Nas coberturas de natureza puramente comercial, contudo, os riscos políticos não estão abrangidos e a guerra está, por isso, excluída. Ou seja, se a causa do incumprimento for, directa ou indirectamente, a própria guerra, estaremos perante uma exclusão de cobertura.
Assim como estão excluídas, por regra, operações que infrinjam sanções económicas e comerciais impostas por organizações internacionais a países ou entidades responsáveis pelos conflitos.

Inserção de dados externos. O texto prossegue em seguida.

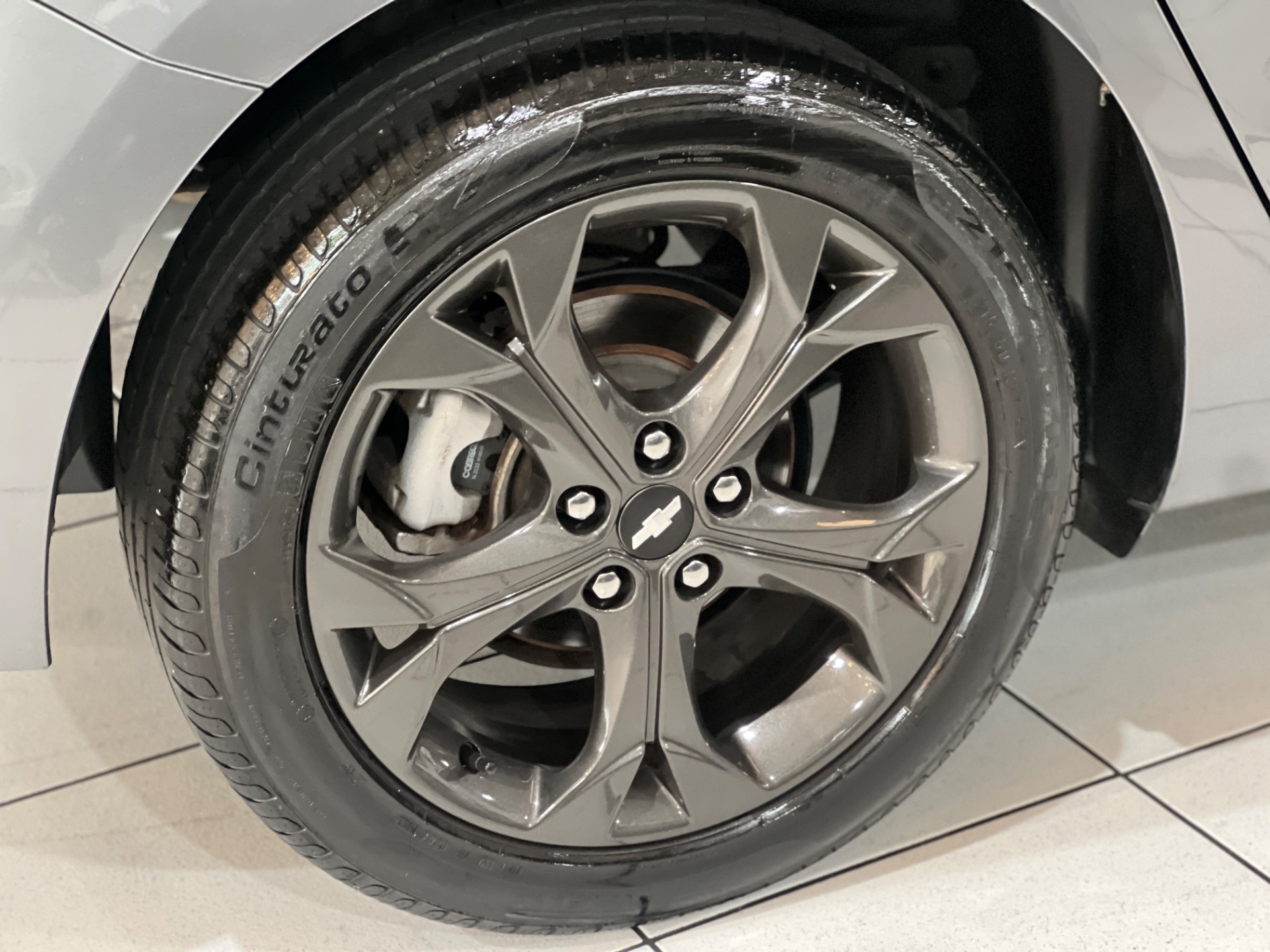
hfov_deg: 25.3
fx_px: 2825
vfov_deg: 19.1
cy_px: 476
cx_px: 635
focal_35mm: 77
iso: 640
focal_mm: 9
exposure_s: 1/15
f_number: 2.8
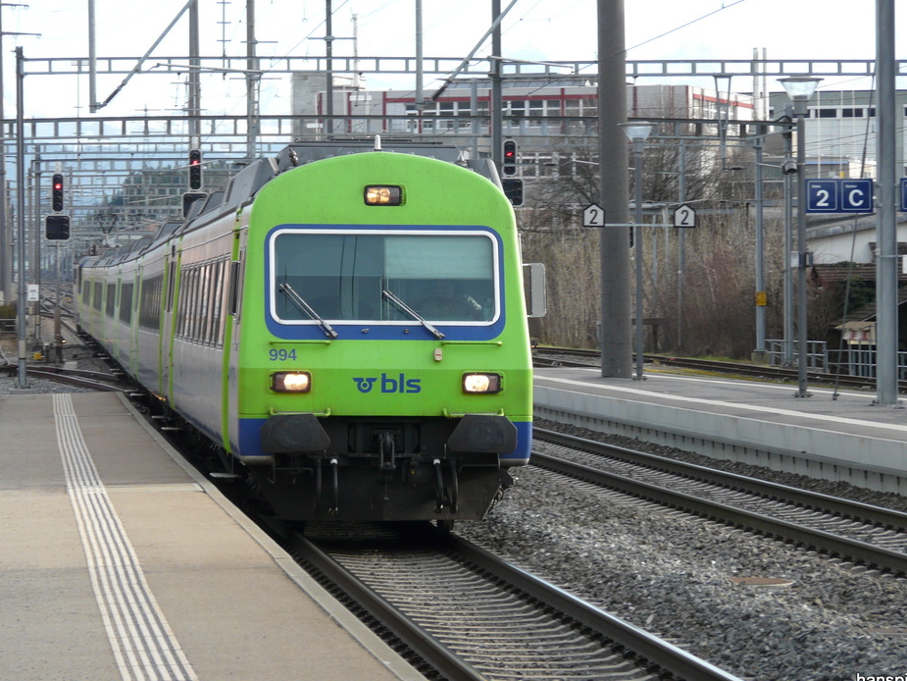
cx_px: 446
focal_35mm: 174
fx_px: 4560
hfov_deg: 11.4
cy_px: 341
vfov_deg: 8.5
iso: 100
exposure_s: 1/200
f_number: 4
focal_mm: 26.4
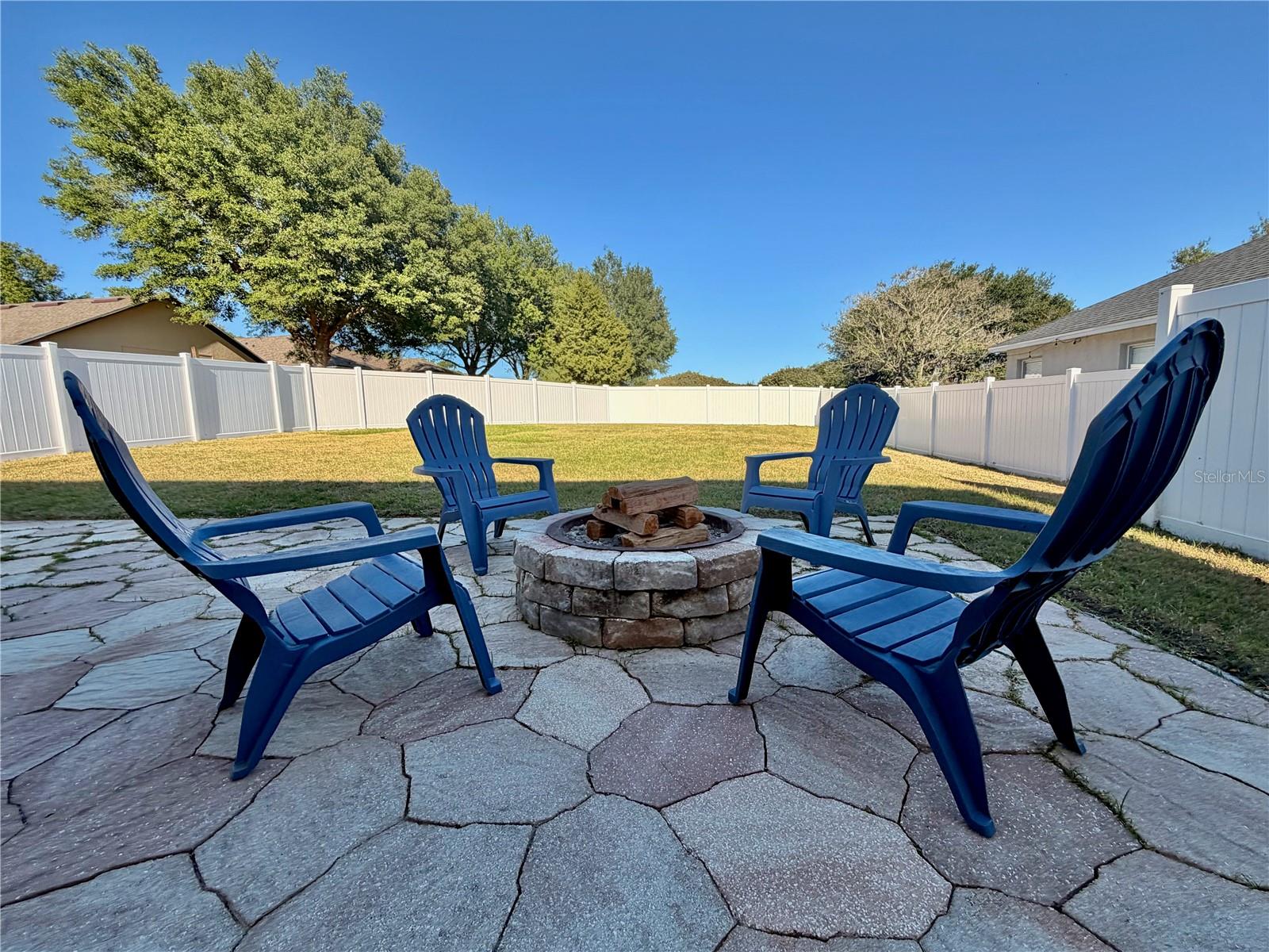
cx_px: 634
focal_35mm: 14
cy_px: 476
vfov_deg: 85.7
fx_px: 513
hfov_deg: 102.1
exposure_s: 1/770
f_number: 2.2
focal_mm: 2.22
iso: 40
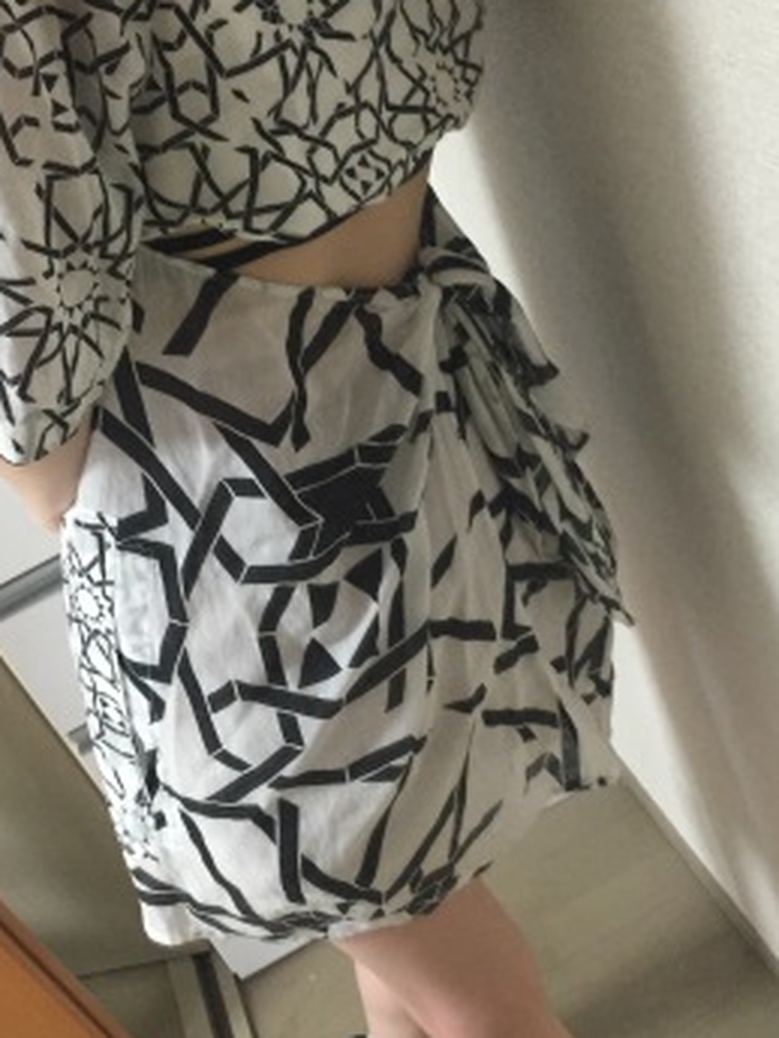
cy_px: 566
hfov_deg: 34.3
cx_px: 341
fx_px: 1259
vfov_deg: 44.7
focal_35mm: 42
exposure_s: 1/24
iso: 250
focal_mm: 4.15
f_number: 2.2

Os seguros de crédito como instrumento de política pública
Em Portugal, como em muitos outros países do mundo, o Estado recorre aos seguros de crédito como instrumento de política pública, em concreto na promoção de exportações para países com níveis de risco comercialmente menos atractivos para as seguradoras. O sistema de Seguros de Créditos com Garantia do Estado (SCGE) vem colmatar esta falha de mercado, promovendo a aquisição destes seguros em exportações para países como os PALOP e os do Norte de África e da América do Sul, desde que os produtos tenham um valor significativo de incorporação nacional.
E nas soluções com garantia do Estado, a cobertura pode incluir riscos de natureza política, monetária e catastróficos.